__TEXTE PRÉSENTÉ__
--------------------------------

Les résultats montrent qu’un affûtage avec diminution de la charge par paliers n’avait aucun effet, alors qu’un affûtage avec diminution de la charge exponentielle avait un effet positif et significatif sur les performances, de taille dite “modérée” (ES = .30, 95% CI[.16 ; .45], p < .001).
Le tableau ci-dessous résume ces résultats.
Des résultats récemment confirmés
Cette méta-analyse de Bosquet et al. (2007) est une des plus citées sur le sujet. En 2023, Wang et al. ont souhaité réalisé le même travail, en s’intéressant toujours aux sports d’endurance de manière générale. Avec des critères de sélection d’études légèrement différents, ces auteurs ont regroupé 14 études. Ensemble, elles représentent un total de 174 athlètes pratiquant de la course à pied du demi-fond, du fond et même de l’ultra-distance, et du cyclisme.

--------------------------------

__DONNÉES EXTRAITES__
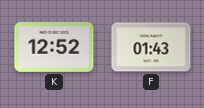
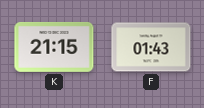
K: 12:52 -> 21:15
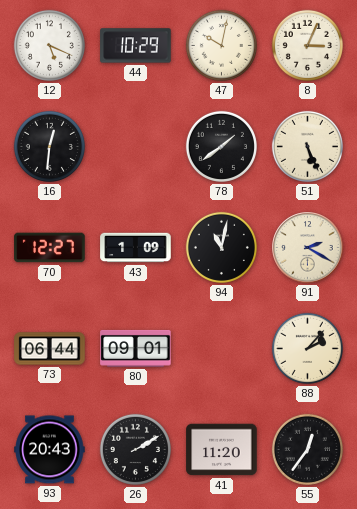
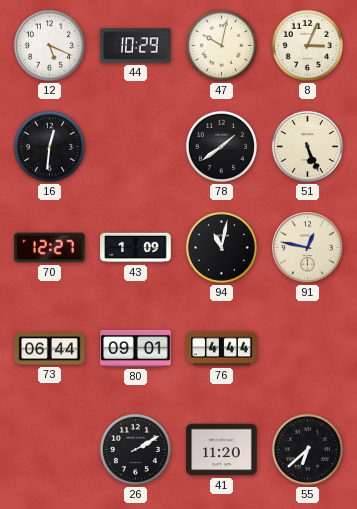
91: 2:20 -> 12:47
76: none -> 4:44
88: 2:07 -> none
93: 20:43 -> none
55: 12:36 -> 6:38
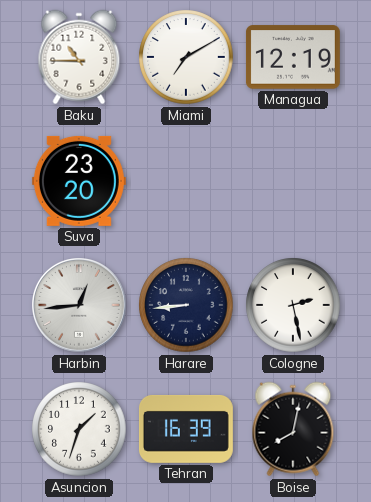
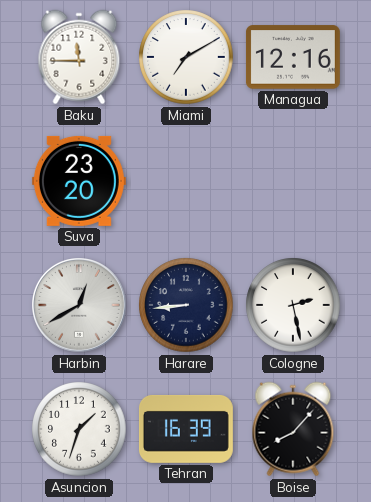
Baku: 10:45 -> 11:45
Managua: 12:19 -> 12:16
Harbin: 12:44 -> 12:40
Boise: 8:02 -> 8:07
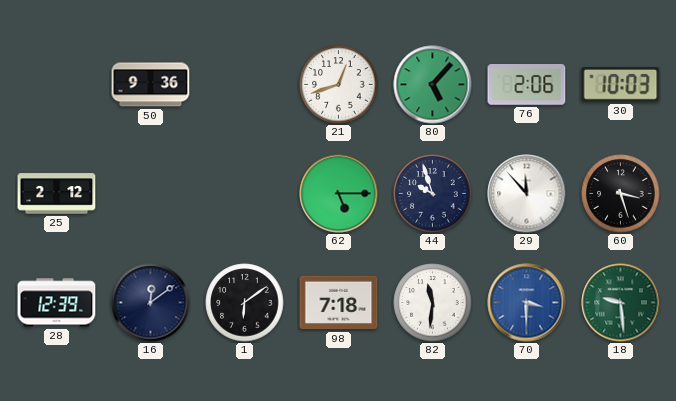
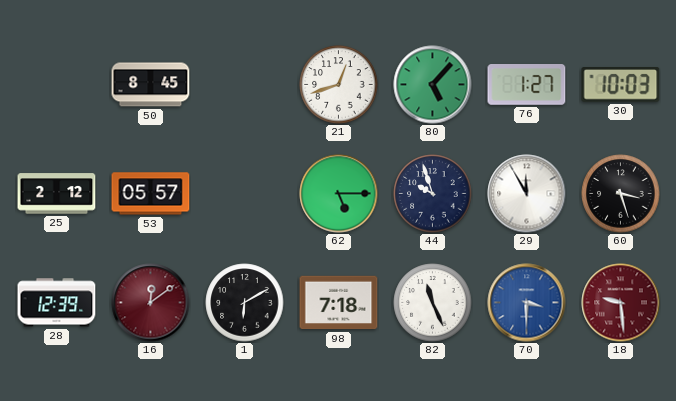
50: 9:36 -> 8:45
76: 2:06 -> 1:27
53: none -> 05:57
29: 11:53 -> 11:55
16 dial: navy -> burgundy
1: 6:09 -> 6:10
82: 11:31 -> 11:26
18 dial: green -> burgundy
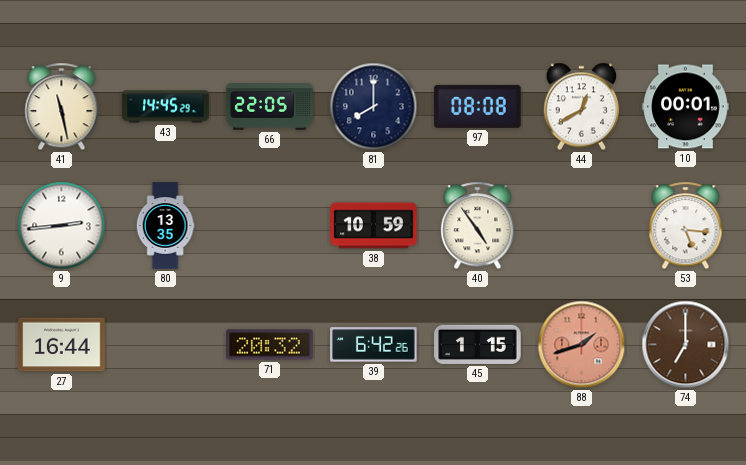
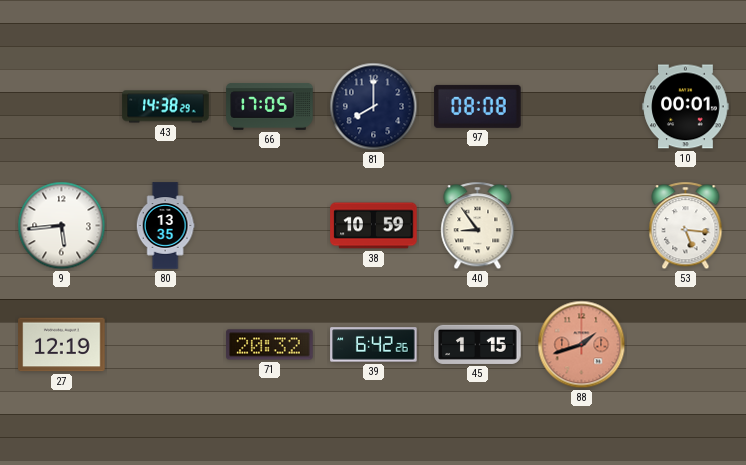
41: 11:28 -> none
43: 14:45 -> 14:38
66: 22:05 -> 17:05
44: 12:40 -> none
9: 2:44 -> 5:44
40: 4:54 -> 8:54
27: 16:44 -> 12:19
74: 7:00 -> none
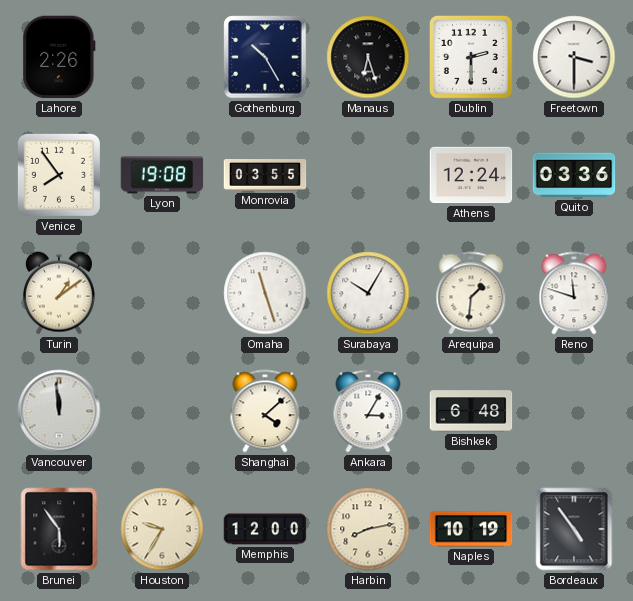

--------------------------------

__CONSIGNE DE L'EXERCICE__
Répondez, s'il vous plaît, à ces questions sur le texte consacré à l'affûtage :
(a) Quelle taille d'effet le texte attribue-t-il à l'affûtage avec diminution de la charge exponentielle ?
(b) Combien d'études Wang et al. ont-ils regroupées ?
(c) Combien d'athlètes ces études représentent-elles au total ?

__RÉPONSE RÉDIGÉE__
(a) Une taille d'effet dite « modérée » (ES = .30).
(b) 14 études.
(c) 174 athlètes.